Lucy no hizo más que reír. Walter se inclinó y besó su boca riente. El roce de sus labios sobre los de ella hizo cundir por todo el cuerpo de Lucy una sensación fina, aguda, que era casi dolor intolerable. Las alas de la avelilla en pánico se agitaron sobre todo su cuerpo. Lucy no había esperado de Walter aquellos ardores tan fieros y salvajes. Se sintió agradablemente sorprendida.
El taxi entró en Soho Square, aminoró la marcha, se detuvo. Habían llegado. Walter dejó caer sus manos y se separó de ella.
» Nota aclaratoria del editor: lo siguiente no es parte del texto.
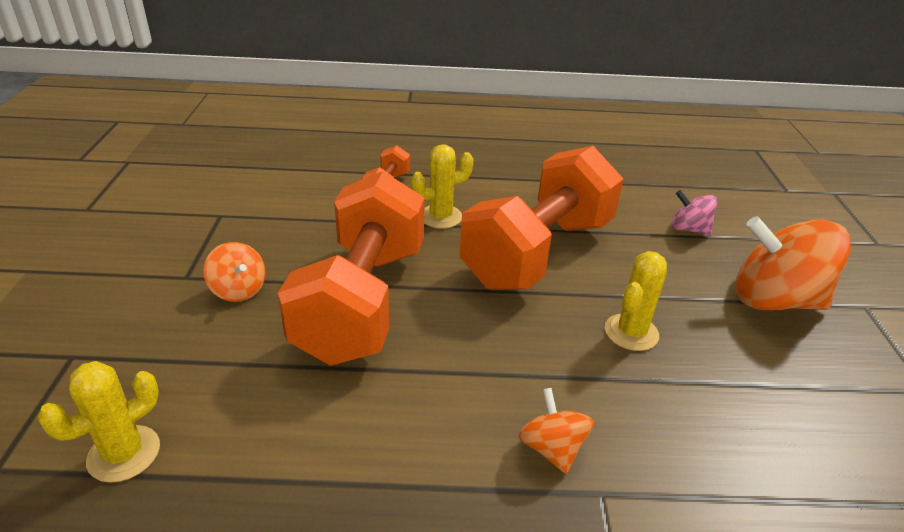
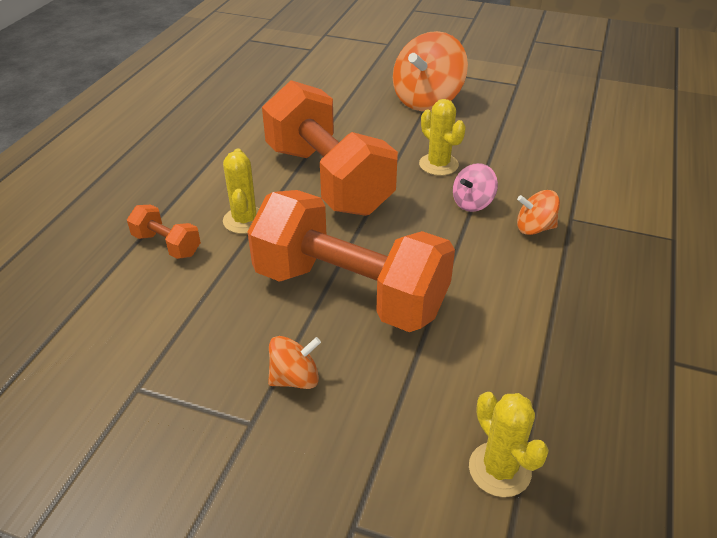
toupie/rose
Lucy abrió los ojos y le miró.
-¿Qué hay? -preguntó en son de reto, por la segunda vez aquella noche. Hubo un momento de silencio.
-Lucy -dijo él-, vayamos a otra parte. No aquí, no a este terrible lugar. A cualquier parte donde podamos estar solos -su voz temblaba, sus ojos imploraban. La fiereza había desaparecido de su deseo; de nuevo se había hecho perruno, servil-. Digámosle al chofer que siga -suplicó él.
Ella sonrió, meneando la cabeza. ¿Por qué imploraba él y de aquel modo? ¿Por qué era tan servil? ¡El imbécil, el perro bajo el látigo!
-¡Por favor, por favor! -suplicó él.
Pero habría debido ordenarlo. Habría debido, simplemente, dar la orden al conductor, y tomarla nuevamente en sus brazos.
-Imposible -dijo Lucy, y descendió del coche.